# HT Projector Vs Bif Screen Plasma



## bazzaj84 (Nov 23, 2011)

Ok Guys,
Heres the issue I have, in the next few months I am going to puchase a new projector/plasma for my theatre room. I keep getting different opions from friends and sales men :-( regarding which way to go with this one. Basically at this stage Im tossing up between a Panasonic PT-AE4000 projectors setup Vs Pasanocis 65" Plasma TH-P65VT30A or TH-P65ST30A (Not sure really what the difference is between these panasonic plasmas). I use my theatre room for the following things, I watch sport, play qiute a lot of games (PS3 & Xbox360) and watch BluRays. Here are the things I want this thread to focus on. Due to the size of the room I have the largest projector screen I can really fit in is 100'.

Basically I want this thread to firstly give me a bit of help in choosing either of my options. I am worries about the following things

1 - Motion Blur - Obviously the larger the screen the bigger an issue this gets. Is it s deal breaker for the projector especially when playing games and watching sport etc or is the plasma just as bad
2 - Picture Quality - Can the projector on a 90 - 100" screen get close to the plasma on this front? 

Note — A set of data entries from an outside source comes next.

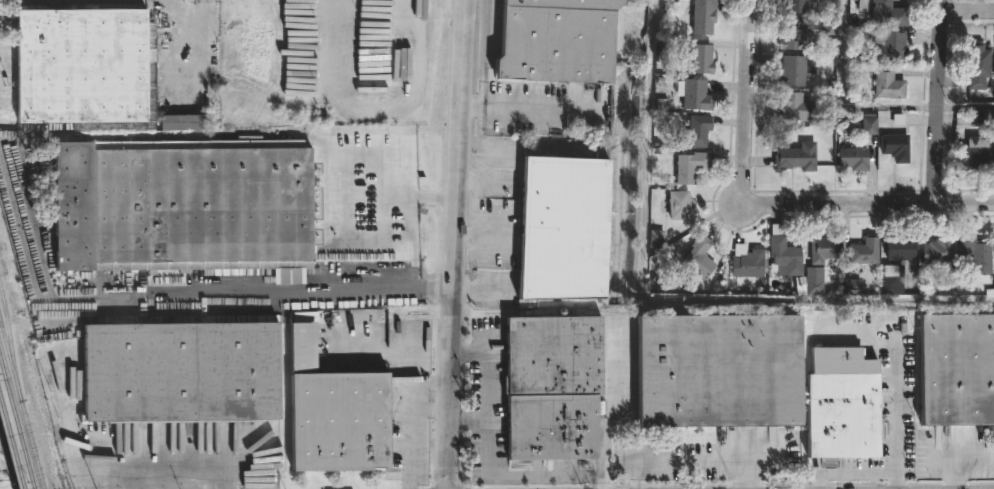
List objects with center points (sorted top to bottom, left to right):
road: (205, 2)
building: (794, 6)
road: (968, 11)
building: (888, 15)
building: (703, 16)
road: (184, 30)
building: (794, 35)
building: (556, 42)
building: (889, 48)
building: (701, 60)
building: (977, 66)
building: (84, 71)
building: (791, 72)
building: (887, 85)
road: (747, 93)
building: (694, 95)
road: (845, 100)
road: (938, 101)
road: (966, 106)
building: (793, 107)
road: (527, 110)
building: (971, 119)
building: (899, 121)
building: (181, 123)
building: (869, 127)
building: (695, 132)
building: (895, 148)
building: (976, 153)
road: (485, 157)
building: (795, 158)
building: (853, 159)
road: (388, 160)
building: (690, 166)
road: (487, 183)
road: (426, 199)
road: (864, 204)
building: (682, 206)
building: (182, 208)
road: (345, 225)
building: (562, 228)
road: (484, 239)
building: (655, 239)
road: (454, 244)
building: (823, 248)
building: (900, 248)
building: (864, 250)
building: (938, 250)
building: (784, 253)
building: (976, 253)
building: (699, 256)
building: (749, 264)
building: (890, 280)
road: (483, 290)
road: (275, 291)
road: (665, 303)
building: (954, 369)
building: (710, 372)
building: (236, 384)
building: (557, 388)
building: (843, 403)
railway: (21, 406)
road: (434, 408)
road: (613, 410)
road: (897, 420)
road: (415, 423)
road: (473, 423)
railway: (15, 424)
railway: (11, 444)
road: (495, 452)
road: (957, 455)
road: (698, 461)
road: (4, 471)
road: (860, 474)

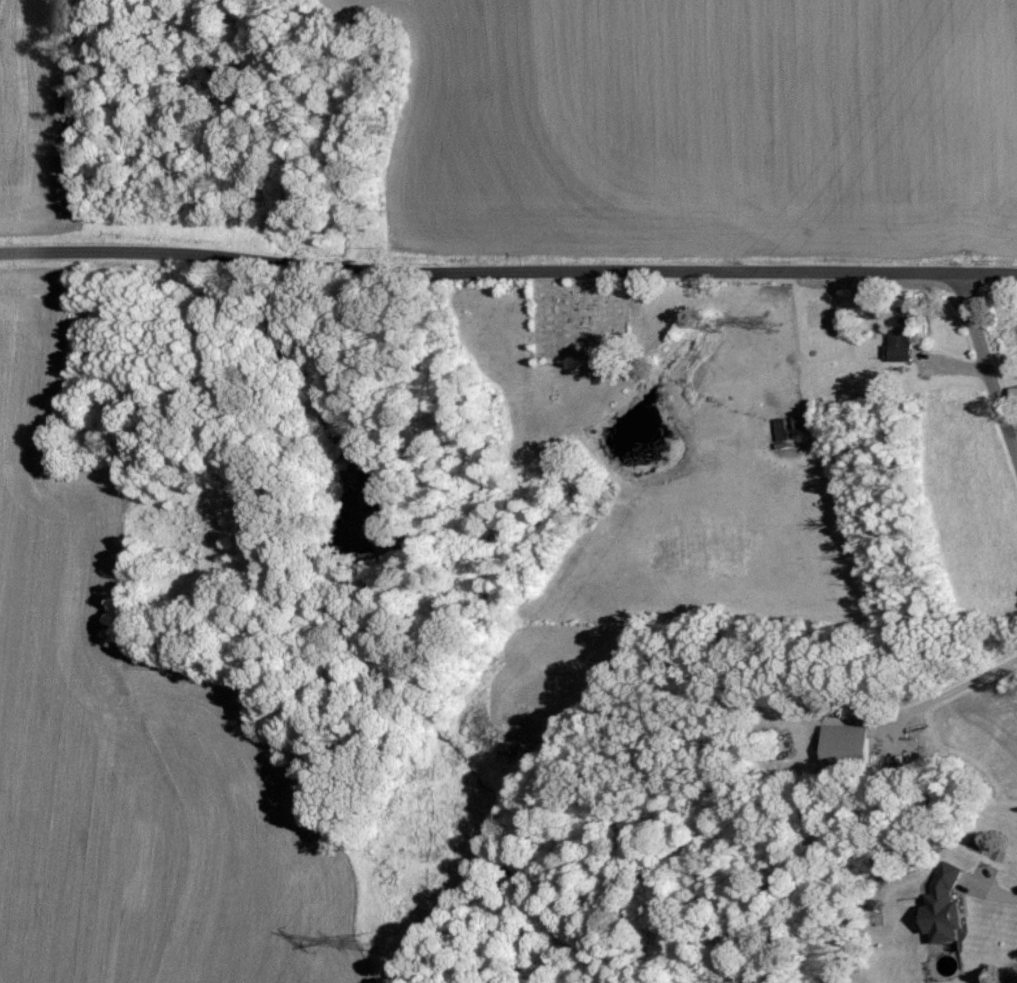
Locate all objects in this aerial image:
road: (508, 274)
power tower: (775, 324)
building: (896, 333)
road: (932, 356)
road: (984, 360)
building: (1014, 394)
building: (798, 424)
building: (779, 429)
road: (956, 689)
building: (842, 741)
road: (995, 891)
building: (940, 905)
power tower: (370, 942)

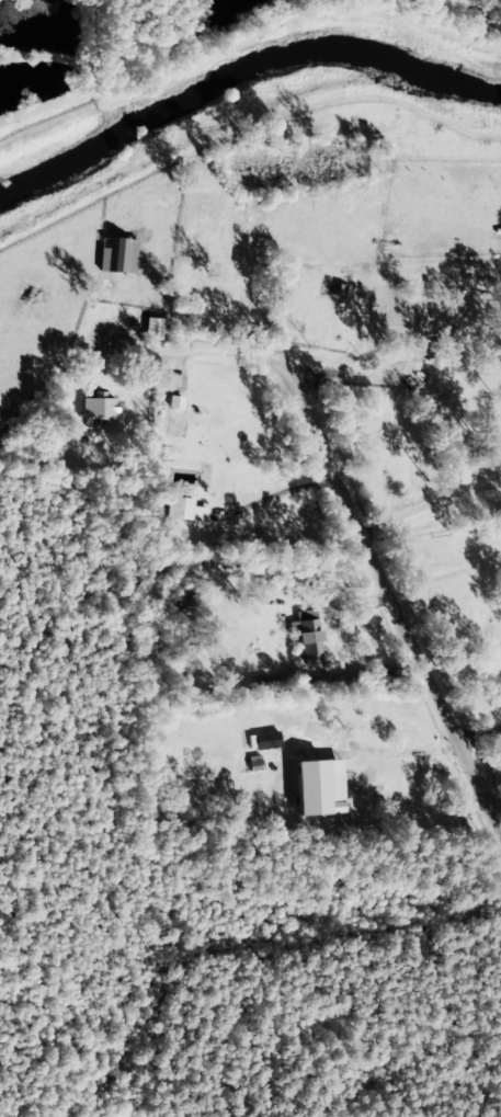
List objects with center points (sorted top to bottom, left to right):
building: (118, 257)
building: (152, 329)
road: (191, 348)
building: (431, 358)
building: (177, 383)
building: (98, 409)
road: (429, 501)
building: (178, 509)
road: (394, 601)
building: (307, 636)
road: (478, 732)
building: (266, 741)
building: (318, 788)

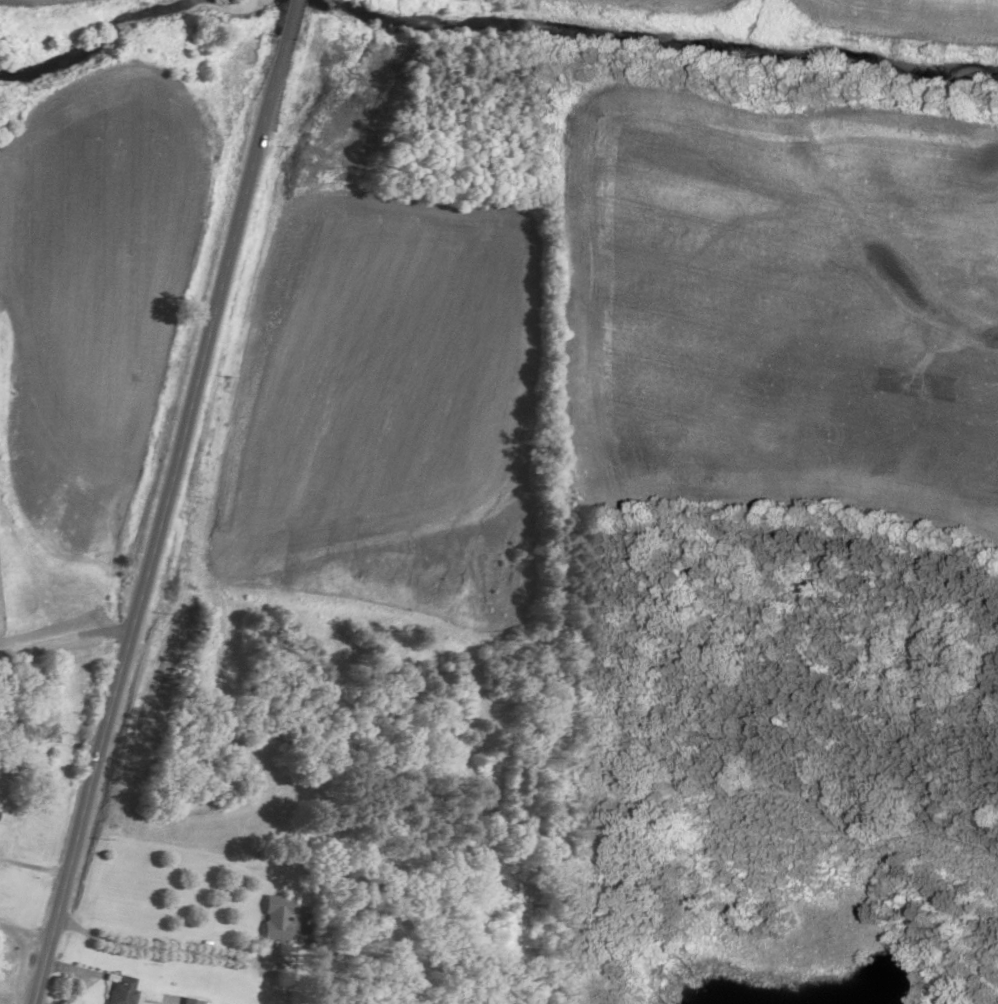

Thanks for all your help and thoughts, hopefully you guys can make this an easier choice

Brandon


----------



## mechman (Feb 8, 2007)

Hello Brandon! :wave:

What's the room like? Can you control the ambient lighting? What color are the walls? Are they dark? Remember that is you get a pj you have to get a screen, either diy or commercial, as well. Also keep in mind that the step from a 65" screen to a 100" screen is huge. If you are able to control the lighting and light reflections, there is no reason not to go with a projector/screen setup. :T


----------



## bazzaj84 (Nov 23, 2011)

Hi mechman thanks for the quick reply. The room is a dedicated theatre room which can be darkened the walls are daily light coloured though and the room is about 6m x 4m. What are your thought on motion blur during gaming etc on a projector though?? Thanks


----------



## mechman (Feb 8, 2007)

I have never experienced motion blur on my DLP projectors.


----------



## Alan Brown (Jun 7, 2006)

It's the LCD and LCoS projectors that have motion blur problems.


----------



## bazzaj84 (Nov 23, 2011)

Am I looking at a decent projector if I have no interest in 3d then guys or are there better options out there now?


----------



## mechman (Feb 8, 2007)

I know of several people with the AE4000 and all of them are happy with it.


----------



## auge.dog (Feb 13, 2008)

I went from a 58" plasma in our theater/multi-purpose room to a projector that throws a 100" image. I built a DIY screen for well under $100. The experience on a 100" screen is far superior. We watch sports and have had people over for big events. I've never noticed motion blur; however, I have not gamed on this set-up. While the picture may not be quite as pristine as the plasma, it is very, very close. Everyone is impressed when the see it. I have an older model 720p Mitsubishi DLP (HC1500).


----------



## therick83 (Mar 29, 2012)

I went for a 70" LED in our media room and love it so far, I have never been a fan of projector setups, too much noise, wiring and, to me, not as good a picture. I could well be wrong but that's been my experience so far and could not be happier with our new tv. Just need a sound system now.


----------



## bazzaj84 (Nov 23, 2011)

Hi therick83 what tv did u end u getting. Have u gamed on it at all? Just want to know your thoughts on the unit. I saw sharp have a 70" but have heard mixed reviews regarding sharps? Thank


----------